Material shown below:

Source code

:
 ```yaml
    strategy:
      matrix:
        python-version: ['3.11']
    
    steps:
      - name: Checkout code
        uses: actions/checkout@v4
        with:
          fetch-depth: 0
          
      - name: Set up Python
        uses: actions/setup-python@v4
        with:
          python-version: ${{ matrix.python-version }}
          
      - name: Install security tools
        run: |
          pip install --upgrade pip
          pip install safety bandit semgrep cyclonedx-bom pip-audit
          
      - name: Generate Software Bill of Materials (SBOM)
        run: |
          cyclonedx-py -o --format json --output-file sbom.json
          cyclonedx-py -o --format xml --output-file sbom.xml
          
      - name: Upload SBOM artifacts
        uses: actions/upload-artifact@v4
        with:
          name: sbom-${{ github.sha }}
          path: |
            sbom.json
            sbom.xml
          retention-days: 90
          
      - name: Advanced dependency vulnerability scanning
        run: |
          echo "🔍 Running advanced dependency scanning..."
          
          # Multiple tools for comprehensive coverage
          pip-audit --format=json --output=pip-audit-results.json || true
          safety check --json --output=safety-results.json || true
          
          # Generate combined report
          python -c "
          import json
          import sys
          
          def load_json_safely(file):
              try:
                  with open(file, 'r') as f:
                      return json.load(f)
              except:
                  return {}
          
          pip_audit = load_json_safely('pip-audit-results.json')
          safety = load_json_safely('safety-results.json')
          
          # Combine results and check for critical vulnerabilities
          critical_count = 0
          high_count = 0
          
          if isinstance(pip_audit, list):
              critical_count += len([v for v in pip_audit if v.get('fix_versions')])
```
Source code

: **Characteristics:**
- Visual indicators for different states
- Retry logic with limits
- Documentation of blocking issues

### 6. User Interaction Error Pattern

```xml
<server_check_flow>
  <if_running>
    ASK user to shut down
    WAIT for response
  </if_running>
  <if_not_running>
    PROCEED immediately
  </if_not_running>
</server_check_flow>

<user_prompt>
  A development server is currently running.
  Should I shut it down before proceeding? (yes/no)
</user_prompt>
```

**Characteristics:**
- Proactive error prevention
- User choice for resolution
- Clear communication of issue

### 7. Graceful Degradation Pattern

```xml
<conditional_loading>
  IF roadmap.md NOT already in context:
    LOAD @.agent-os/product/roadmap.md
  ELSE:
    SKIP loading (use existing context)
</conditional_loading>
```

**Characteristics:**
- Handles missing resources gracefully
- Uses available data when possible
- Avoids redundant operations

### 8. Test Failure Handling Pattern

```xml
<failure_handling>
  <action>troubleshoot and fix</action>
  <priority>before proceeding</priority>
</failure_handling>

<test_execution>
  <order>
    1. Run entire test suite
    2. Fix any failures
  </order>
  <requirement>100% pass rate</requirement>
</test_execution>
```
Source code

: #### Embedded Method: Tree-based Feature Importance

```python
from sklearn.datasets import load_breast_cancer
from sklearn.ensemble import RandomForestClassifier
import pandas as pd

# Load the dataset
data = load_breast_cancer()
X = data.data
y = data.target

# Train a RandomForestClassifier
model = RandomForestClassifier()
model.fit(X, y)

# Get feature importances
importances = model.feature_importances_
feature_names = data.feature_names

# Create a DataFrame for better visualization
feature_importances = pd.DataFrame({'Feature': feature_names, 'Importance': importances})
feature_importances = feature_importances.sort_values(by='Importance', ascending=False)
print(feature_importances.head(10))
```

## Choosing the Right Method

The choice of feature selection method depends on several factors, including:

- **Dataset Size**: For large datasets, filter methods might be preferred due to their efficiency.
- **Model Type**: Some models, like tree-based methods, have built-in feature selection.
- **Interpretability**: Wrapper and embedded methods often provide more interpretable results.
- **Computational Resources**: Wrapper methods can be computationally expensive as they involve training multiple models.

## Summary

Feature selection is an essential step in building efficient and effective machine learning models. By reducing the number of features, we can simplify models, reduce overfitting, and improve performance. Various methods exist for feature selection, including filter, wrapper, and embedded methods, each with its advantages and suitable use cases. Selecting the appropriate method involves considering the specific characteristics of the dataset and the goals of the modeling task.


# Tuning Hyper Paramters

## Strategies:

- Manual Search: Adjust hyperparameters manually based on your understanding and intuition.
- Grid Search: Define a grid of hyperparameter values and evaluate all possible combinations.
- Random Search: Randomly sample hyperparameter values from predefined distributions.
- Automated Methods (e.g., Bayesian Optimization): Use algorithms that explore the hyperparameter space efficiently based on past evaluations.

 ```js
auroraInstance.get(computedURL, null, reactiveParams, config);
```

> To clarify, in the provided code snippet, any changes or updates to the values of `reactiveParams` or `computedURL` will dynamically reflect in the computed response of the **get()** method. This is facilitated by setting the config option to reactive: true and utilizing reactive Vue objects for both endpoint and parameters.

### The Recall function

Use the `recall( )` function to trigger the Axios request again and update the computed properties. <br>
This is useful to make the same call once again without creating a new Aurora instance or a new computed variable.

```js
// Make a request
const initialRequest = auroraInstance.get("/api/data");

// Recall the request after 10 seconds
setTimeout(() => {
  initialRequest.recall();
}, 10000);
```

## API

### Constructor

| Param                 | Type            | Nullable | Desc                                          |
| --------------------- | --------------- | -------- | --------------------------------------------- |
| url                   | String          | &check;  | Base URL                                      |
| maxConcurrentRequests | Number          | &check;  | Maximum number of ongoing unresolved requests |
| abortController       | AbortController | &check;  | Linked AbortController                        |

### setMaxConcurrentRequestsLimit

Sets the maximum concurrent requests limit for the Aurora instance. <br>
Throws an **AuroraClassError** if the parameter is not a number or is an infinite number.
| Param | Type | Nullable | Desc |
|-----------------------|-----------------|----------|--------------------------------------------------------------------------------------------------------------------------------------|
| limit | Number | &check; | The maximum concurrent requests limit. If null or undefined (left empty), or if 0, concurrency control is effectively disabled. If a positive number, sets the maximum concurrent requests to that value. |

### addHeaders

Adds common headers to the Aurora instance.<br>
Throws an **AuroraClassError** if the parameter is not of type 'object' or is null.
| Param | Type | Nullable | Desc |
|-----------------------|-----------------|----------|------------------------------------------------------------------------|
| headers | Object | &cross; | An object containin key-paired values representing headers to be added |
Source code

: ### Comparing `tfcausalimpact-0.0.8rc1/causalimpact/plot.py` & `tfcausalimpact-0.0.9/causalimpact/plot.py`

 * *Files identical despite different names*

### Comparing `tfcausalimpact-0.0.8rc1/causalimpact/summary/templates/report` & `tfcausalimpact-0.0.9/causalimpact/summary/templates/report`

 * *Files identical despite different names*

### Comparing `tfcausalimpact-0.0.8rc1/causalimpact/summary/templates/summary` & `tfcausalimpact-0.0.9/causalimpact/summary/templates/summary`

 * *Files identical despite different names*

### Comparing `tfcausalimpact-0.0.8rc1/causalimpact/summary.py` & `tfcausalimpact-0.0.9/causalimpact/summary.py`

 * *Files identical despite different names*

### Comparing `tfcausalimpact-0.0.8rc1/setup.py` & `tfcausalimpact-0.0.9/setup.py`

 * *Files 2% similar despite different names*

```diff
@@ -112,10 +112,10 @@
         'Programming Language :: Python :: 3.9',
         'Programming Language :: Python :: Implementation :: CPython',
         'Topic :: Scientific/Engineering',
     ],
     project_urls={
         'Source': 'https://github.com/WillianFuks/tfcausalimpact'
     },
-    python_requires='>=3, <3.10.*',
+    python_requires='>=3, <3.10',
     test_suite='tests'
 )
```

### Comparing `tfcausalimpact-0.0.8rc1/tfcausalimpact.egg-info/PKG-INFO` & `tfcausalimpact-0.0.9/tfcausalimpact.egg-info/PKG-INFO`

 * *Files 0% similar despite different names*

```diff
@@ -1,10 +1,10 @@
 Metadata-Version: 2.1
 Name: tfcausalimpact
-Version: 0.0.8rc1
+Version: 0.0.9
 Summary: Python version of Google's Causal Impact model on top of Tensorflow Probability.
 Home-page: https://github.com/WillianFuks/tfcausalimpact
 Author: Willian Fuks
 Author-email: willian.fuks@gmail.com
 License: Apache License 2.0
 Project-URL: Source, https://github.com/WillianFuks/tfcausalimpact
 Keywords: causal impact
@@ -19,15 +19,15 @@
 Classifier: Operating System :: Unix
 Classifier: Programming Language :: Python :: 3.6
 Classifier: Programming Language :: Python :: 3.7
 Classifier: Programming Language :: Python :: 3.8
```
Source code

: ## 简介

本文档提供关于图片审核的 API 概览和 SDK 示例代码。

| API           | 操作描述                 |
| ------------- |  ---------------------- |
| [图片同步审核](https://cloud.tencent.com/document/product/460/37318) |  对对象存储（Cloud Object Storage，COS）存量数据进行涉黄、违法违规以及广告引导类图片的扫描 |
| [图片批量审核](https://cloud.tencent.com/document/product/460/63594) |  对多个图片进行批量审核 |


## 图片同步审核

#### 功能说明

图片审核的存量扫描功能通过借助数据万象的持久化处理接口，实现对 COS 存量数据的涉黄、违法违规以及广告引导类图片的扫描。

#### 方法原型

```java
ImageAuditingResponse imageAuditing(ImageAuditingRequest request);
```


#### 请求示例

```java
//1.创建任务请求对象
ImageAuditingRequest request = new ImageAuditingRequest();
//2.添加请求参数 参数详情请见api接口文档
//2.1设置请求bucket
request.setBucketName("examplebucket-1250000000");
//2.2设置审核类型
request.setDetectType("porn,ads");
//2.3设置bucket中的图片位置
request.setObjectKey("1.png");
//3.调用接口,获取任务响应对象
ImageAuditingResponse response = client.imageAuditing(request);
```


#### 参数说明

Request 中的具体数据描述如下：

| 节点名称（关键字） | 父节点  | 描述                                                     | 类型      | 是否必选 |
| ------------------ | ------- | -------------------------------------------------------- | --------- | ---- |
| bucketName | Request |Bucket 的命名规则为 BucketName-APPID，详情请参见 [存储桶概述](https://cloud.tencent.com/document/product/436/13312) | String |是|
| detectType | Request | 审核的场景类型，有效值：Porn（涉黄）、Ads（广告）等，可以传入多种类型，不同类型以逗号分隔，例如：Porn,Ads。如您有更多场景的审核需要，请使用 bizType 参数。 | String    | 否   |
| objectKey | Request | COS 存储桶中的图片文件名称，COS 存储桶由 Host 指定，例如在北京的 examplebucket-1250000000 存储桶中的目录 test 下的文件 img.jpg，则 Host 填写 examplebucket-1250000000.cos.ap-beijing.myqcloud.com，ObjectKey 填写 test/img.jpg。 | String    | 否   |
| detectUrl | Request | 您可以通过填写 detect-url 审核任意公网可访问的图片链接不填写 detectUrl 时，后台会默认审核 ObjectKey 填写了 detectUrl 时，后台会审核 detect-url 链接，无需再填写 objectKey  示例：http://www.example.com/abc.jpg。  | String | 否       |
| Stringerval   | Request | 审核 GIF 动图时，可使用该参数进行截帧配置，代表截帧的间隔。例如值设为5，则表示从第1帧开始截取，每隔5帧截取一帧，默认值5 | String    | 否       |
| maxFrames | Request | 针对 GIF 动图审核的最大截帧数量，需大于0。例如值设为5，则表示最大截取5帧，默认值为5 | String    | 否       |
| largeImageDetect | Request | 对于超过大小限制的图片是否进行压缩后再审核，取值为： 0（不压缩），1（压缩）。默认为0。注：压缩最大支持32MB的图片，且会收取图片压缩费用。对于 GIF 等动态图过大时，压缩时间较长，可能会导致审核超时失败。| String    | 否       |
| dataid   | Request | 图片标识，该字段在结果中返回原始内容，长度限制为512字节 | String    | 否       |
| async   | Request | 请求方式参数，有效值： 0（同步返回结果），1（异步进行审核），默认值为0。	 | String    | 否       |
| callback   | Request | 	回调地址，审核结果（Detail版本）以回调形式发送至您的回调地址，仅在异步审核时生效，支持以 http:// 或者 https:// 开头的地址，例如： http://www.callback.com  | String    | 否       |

End of Material shown.

> Task directions
For this exercise, reproduce exactly each line from the one containing "objectKey | Request" through the last line of the data, and no others.

> Result of this task
| objectKey | Request | COS 存储桶中的图片文件名称，COS 存储桶由 Host 指定，例如在北京的 examplebucket-1250000000 存储桶中的目录 test 下的文件 img.jpg，则 Host 填写 examplebucket-1250000000.cos.ap-beijing.myqcloud.com，ObjectKey 填写 test/img.jpg。 | String    | 否   |
| detectUrl | Request | 您可以通过填写 detect-url 审核任意公网可访问的图片链接不填写 detectUrl 时，后台会默认审核 ObjectKey 填写了 detectUrl 时，后台会审核 detect-url 链接，无需再填写 objectKey  示例：http://www.example.com/abc.jpg。  | String | 否       |
| Stringerval   | Request | 审核 GIF 动图时，可使用该参数进行截帧配置，代表截帧的间隔。例如值设为5，则表示从第1帧开始截取，每隔5帧截取一帧，默认值5 | String    | 否       |
| maxFrames | Request | 针对 GIF 动图审核的最大截帧数量，需大于0。例如值设为5，则表示最大截取5帧，默认值为5 | String    | 否       |
| largeImageDetect | Request | 对于超过大小限制的图片是否进行压缩后再审核，取值为： 0（不压缩），1（压缩）。默认为0。注：压缩最大支持32MB的图片，且会收取图片压缩费用。对于 GIF 等动态图过大时，压缩时间较长，可能会导致审核超时失败。| String    | 否       |
| dataid   | Request | 图片标识，该字段在结果中返回原始内容，长度限制为512字节 | String    | 否       |
| async   | Request | 请求方式参数，有效值： 0（同步返回结果），1（异步进行审核），默认值为0。	 | String    | 否       |
| callback   | Request | 	回调地址，审核结果（Detail版本）以回调形式发送至您的回调地址，仅在异步审核时生效，支持以 http:// 或者 https:// 开头的地址，例如： http://www.callback.com  | String    | 否       |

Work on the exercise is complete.